* **Bounding box prediction data**
>>>
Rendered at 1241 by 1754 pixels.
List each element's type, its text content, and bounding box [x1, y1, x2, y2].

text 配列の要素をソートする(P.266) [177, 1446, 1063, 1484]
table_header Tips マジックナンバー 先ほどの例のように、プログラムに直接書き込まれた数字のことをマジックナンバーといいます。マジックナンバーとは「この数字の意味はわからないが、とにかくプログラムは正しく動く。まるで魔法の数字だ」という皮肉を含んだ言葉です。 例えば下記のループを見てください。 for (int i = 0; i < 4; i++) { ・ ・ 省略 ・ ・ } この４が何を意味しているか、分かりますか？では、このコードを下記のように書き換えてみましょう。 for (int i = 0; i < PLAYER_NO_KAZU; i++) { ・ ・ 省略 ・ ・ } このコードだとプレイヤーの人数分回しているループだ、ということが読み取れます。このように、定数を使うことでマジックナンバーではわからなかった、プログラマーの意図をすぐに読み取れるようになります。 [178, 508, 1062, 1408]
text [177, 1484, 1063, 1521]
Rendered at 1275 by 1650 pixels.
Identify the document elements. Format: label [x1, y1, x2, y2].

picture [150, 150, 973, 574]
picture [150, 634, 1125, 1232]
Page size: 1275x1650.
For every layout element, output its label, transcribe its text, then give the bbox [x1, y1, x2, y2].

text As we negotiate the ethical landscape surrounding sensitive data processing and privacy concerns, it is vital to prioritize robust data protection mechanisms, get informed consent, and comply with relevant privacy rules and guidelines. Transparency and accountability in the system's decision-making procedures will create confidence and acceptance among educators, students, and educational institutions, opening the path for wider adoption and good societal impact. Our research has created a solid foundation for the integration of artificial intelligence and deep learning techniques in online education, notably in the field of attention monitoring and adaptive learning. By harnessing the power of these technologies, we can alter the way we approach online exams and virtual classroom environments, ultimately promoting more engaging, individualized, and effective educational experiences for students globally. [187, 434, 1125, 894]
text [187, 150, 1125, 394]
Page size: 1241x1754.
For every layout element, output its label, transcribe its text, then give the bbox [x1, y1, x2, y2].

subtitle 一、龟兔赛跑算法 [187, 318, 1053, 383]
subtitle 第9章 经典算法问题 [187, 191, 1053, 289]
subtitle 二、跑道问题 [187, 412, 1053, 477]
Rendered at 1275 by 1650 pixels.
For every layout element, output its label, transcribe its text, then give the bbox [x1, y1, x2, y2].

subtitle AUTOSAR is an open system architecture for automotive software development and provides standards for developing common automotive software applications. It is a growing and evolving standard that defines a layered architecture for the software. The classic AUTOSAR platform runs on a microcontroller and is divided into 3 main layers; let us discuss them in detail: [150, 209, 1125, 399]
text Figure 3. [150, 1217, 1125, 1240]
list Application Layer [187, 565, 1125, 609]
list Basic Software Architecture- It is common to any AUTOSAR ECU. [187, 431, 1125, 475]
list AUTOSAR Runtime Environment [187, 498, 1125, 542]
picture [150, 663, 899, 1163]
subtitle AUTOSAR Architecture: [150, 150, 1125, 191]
<<<
* **ABOUT THIS EXERCISE**
Which lines above contain the word "size"? Show each of them.

* **RESULT OF THE TASK**
Page size: 1275x1650.
Page size: 1241x1754.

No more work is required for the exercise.